Front Neurol ; 10: 637, 2019.
Article in English | MEDLINE | ID: mdl-31293495

ABSTRACT

This study describes sound localization and speech-recognition-in-noise abilities of a cochlear-implant user with electro-acoustic stimulation (EAS) in one ear, and a hearing aid in the contralateral ear. This listener had low-frequency, up to 250 Hz, residual hearing within the normal range in both ears. The objective was to determine how hearing devices affect spatial hearing for an individual with substantial unaided low-frequency residual hearing. Sound-localization performance was assessed for three sounds with different bandpass characteristics: low center frequency (100-400 Hz), mid center frequency (500-1,500 Hz) and high frequency broad-band (500-20,000 Hz) noise. Speech recognition was assessed with the Dutch Matrix sentence test presented in noise. Tests were performed while the listener used several on-off combinations of the devices.
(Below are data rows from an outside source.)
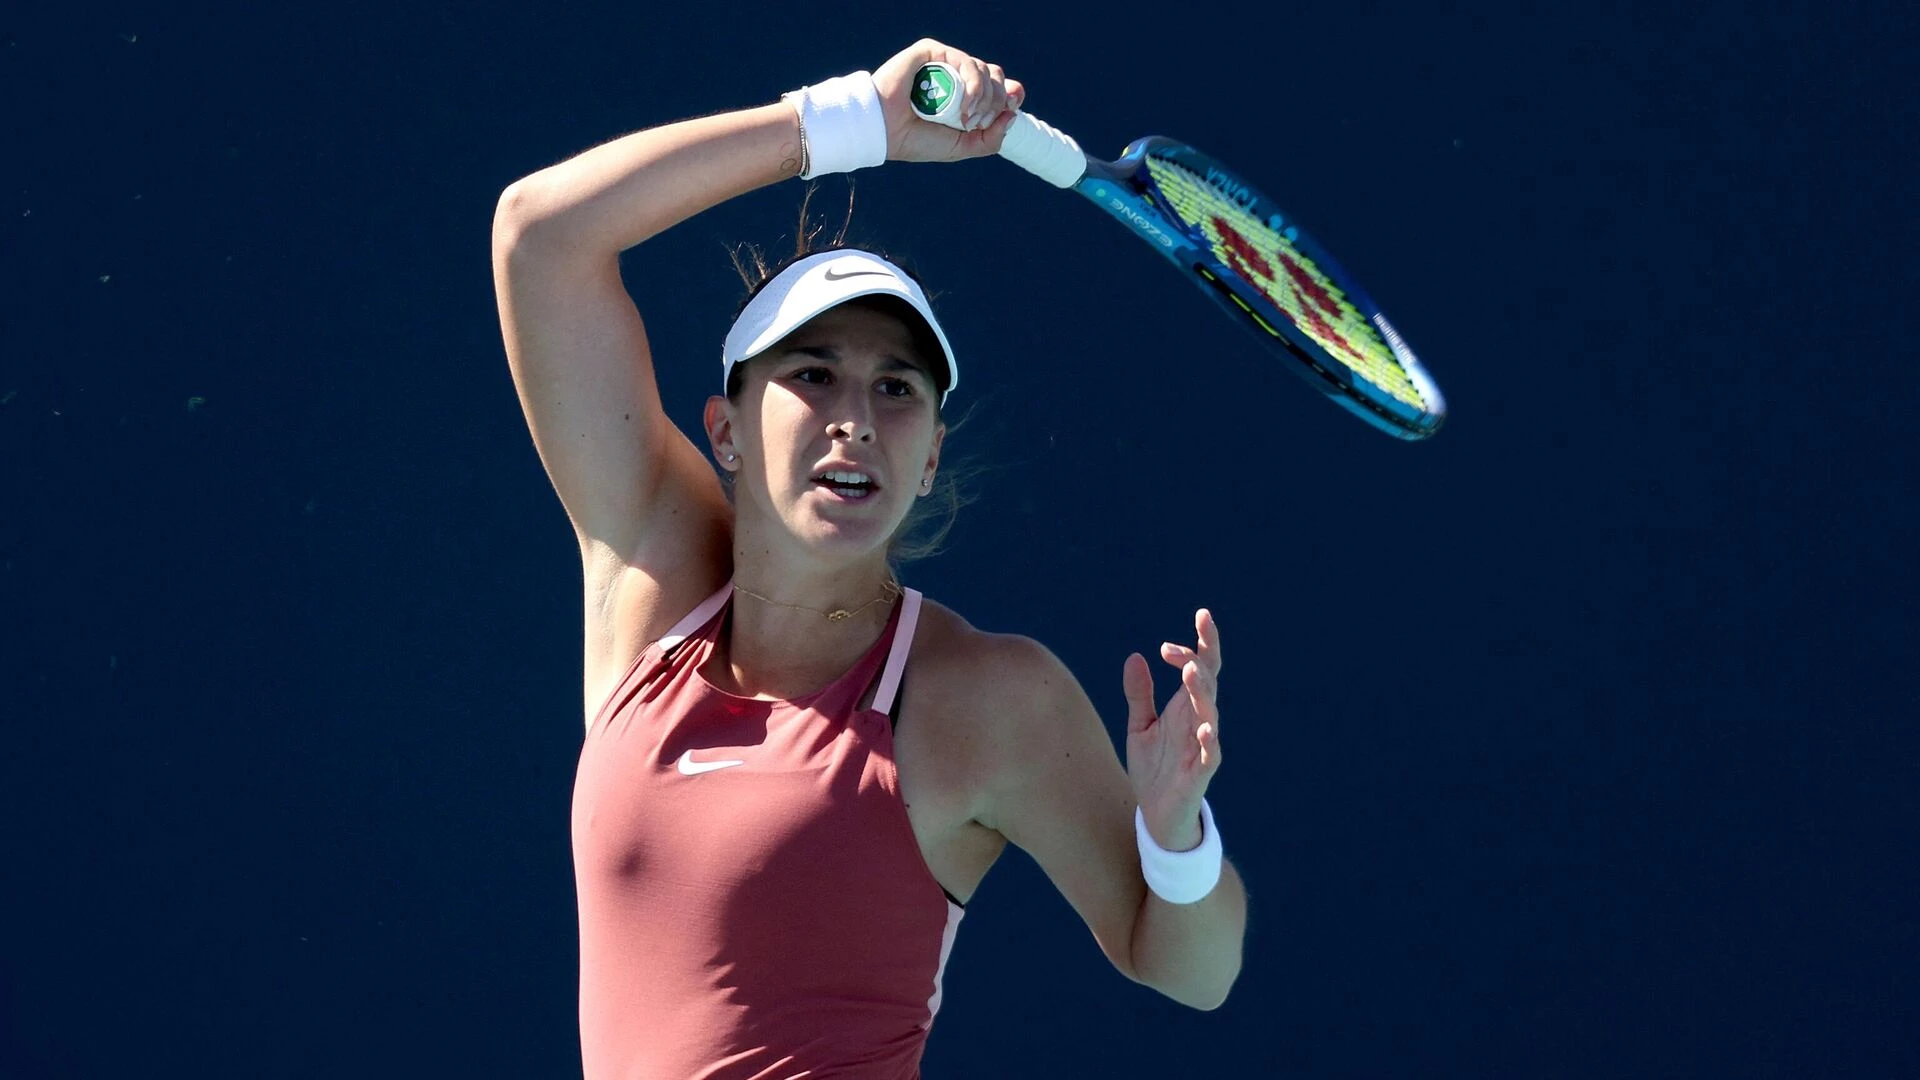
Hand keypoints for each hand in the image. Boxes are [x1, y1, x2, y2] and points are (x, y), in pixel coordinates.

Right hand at [872, 39, 1024, 163]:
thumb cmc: (917, 141)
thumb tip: (1012, 113)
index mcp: (962, 95)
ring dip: (984, 97)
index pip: (997, 84)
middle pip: (995, 75)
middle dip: (996, 100)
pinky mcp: (931, 53)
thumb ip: (990, 139)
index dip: (1011, 92)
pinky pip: (965, 61)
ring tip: (967, 118)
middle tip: (978, 123)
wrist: (886, 132)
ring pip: (984, 69)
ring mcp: (943, 63)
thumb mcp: (961, 148)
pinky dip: (973, 85)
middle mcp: (955, 76)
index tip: (1013, 106)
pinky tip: (964, 106)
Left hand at [1122, 609, 1223, 850]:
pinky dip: (1209, 742)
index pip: (1201, 667)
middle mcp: (1197, 721)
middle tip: (1176, 649)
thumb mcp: (1140, 726)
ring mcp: (1200, 747)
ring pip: (1209, 714)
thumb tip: (1135, 657)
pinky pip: (1209, 756)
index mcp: (1185, 707)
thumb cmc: (1155, 769)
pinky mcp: (1199, 774)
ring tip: (1191, 671)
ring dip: (1201, 693)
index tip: (1191, 623)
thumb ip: (1139, 694)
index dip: (1202, 643)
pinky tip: (1204, 729)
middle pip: (1207, 684)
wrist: (1155, 814)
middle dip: (1197, 661)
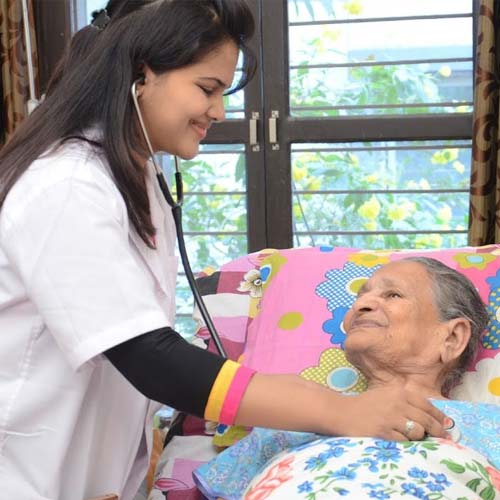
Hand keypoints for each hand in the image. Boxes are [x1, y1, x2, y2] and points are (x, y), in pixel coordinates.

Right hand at [332, 386, 446, 440]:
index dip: (439, 416)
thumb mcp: (387, 395)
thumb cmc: (366, 405)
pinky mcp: (384, 432)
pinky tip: (402, 441)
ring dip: (419, 437)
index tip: (446, 425)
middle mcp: (397, 403)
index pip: (427, 405)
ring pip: (418, 432)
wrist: (344, 412)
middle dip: (437, 431)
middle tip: (442, 438)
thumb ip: (406, 401)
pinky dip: (406, 443)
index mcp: (400, 392)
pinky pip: (404, 441)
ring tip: (414, 438)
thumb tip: (432, 416)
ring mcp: (391, 418)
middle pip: (426, 420)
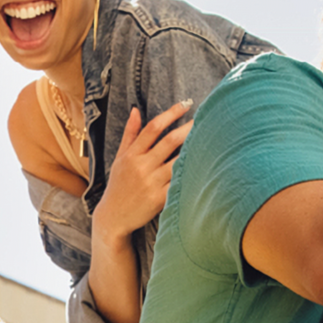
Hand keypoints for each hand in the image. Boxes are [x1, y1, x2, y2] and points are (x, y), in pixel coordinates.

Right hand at [91, 101, 192, 249]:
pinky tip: (204, 165)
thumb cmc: (119, 185)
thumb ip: (130, 134)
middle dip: (188, 128)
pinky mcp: (159, 199)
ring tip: (209, 139)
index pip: (152, 128)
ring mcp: (151, 183)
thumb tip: (136, 109)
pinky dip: (190, 173)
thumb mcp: (120, 158)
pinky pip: (179, 183)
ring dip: (194, 149)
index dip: (171, 114)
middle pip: (169, 141)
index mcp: (132, 155)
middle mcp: (141, 167)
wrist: (113, 217)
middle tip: (204, 119)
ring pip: (178, 162)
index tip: (185, 104)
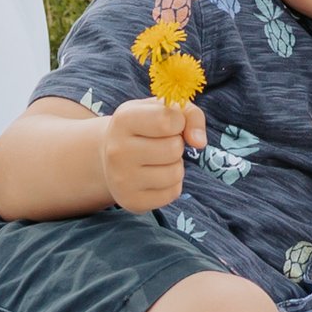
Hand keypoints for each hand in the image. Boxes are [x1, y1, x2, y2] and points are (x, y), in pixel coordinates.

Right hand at [100, 95, 206, 213]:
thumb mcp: (163, 109)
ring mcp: (122, 179)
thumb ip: (190, 115)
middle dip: (176, 144)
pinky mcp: (132, 201)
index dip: (178, 121)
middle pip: (174, 148)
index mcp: (124, 120)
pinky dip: (172, 184)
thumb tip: (200, 142)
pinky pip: (172, 193)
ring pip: (175, 173)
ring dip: (175, 165)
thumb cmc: (144, 128)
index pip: (168, 121)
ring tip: (158, 160)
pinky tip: (155, 176)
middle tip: (160, 143)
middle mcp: (118, 150)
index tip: (168, 123)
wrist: (111, 158)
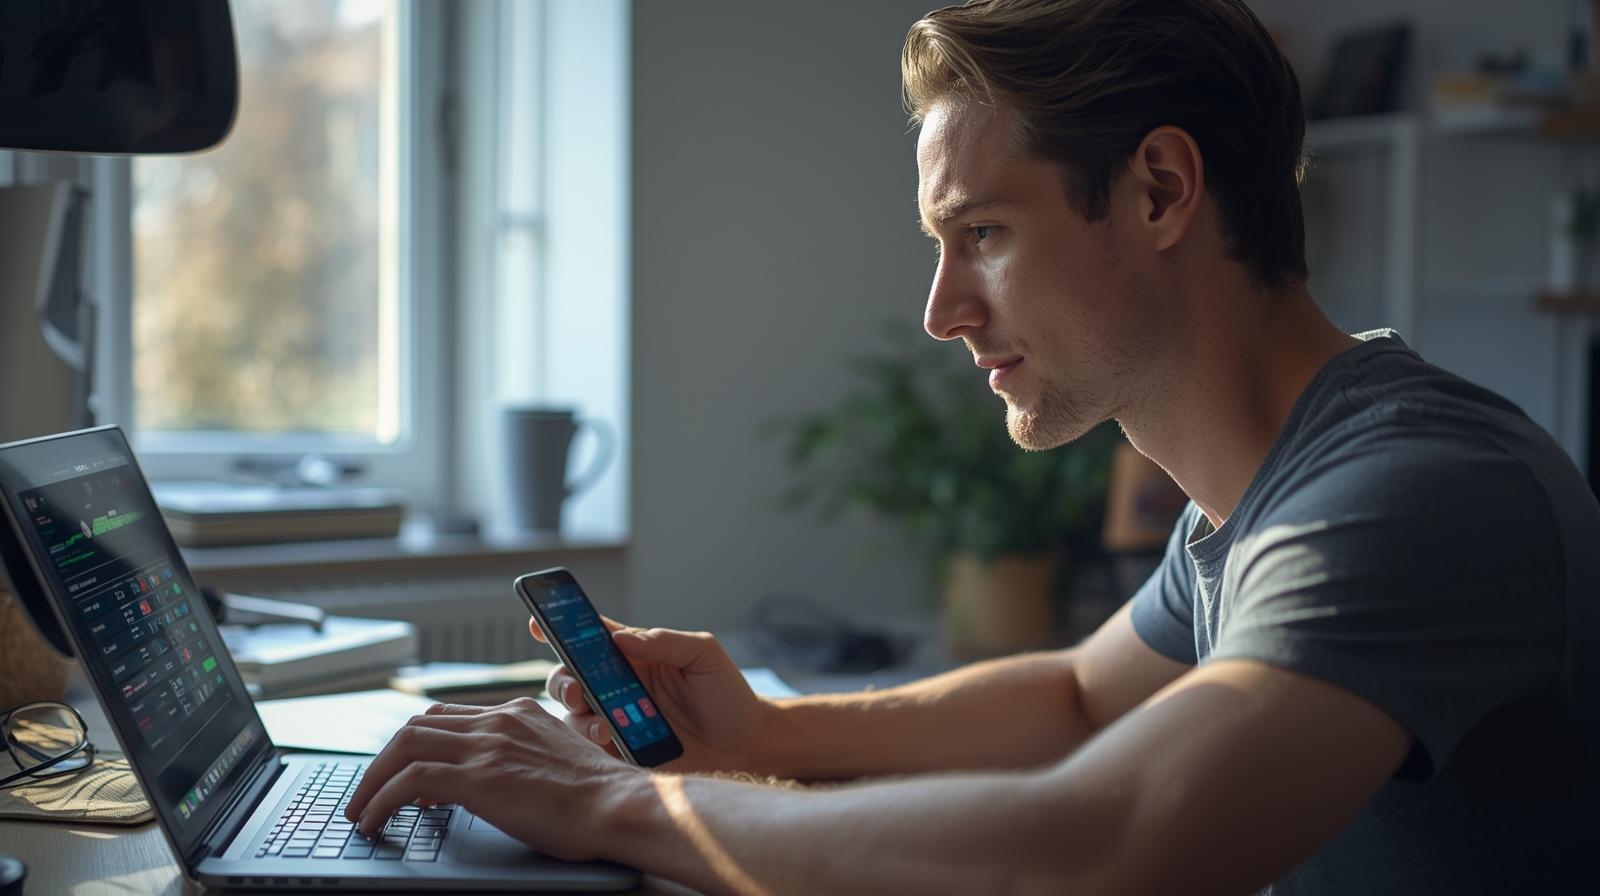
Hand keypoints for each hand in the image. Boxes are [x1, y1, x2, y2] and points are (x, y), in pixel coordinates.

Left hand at [343, 698, 644, 860]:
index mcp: (519, 713)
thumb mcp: (562, 759)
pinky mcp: (478, 778)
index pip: (450, 715)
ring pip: (404, 745)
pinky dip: (381, 801)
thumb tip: (511, 779)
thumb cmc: (602, 796)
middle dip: (384, 759)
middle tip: (369, 791)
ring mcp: (486, 747)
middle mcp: (498, 721)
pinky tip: (373, 822)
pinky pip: (409, 782)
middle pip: (418, 724)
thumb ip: (530, 757)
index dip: (420, 742)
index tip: (405, 771)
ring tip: (360, 810)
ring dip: (372, 779)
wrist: (620, 806)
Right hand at [532, 617, 775, 774]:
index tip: (537, 622)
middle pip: (570, 677)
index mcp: (634, 654)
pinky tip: (611, 743)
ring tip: (604, 727)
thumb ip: (664, 642)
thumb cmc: (726, 692)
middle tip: (577, 691)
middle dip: (562, 682)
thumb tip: (622, 636)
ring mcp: (616, 718)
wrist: (744, 742)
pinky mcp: (621, 750)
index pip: (591, 636)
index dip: (560, 627)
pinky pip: (590, 748)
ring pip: (573, 714)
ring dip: (578, 718)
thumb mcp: (703, 655)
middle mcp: (617, 685)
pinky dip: (591, 745)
The listener localized low-center frequency sounds well in all hearing conditions, but mid-center frequency and high frequency broadband sounds were localized well almost exclusively in the completely unaided condition (mid-center frequency sounds were also localized well with the EAS device alone). Speech recognition was best in the fully aided condition with speech presented in the front and noise presented at either side. Furthermore, there was no significant improvement in speech recognition with all devices on, compared to when the listener used her cochlear implant only. Hearing aids and cochlear implant impair high frequency spatial hearing due to improper weighing of interaural time and level difference cues. The results reinforce the notion that hearing symmetry is important for sound localization. The symmetry is perturbed by the hearing devices for higher frequencies. Speech recognition depends mainly on hearing through the cochlear implant and is not significantly improved with the added information from hearing aids. A contralateral hearing aid provides benefit when the noise is spatially separated from the speech. However, this benefit is explained by the head shadow in that ear, rather than by an ability to spatially segregate noise from speech, as sound localization was perturbed with all devices in use.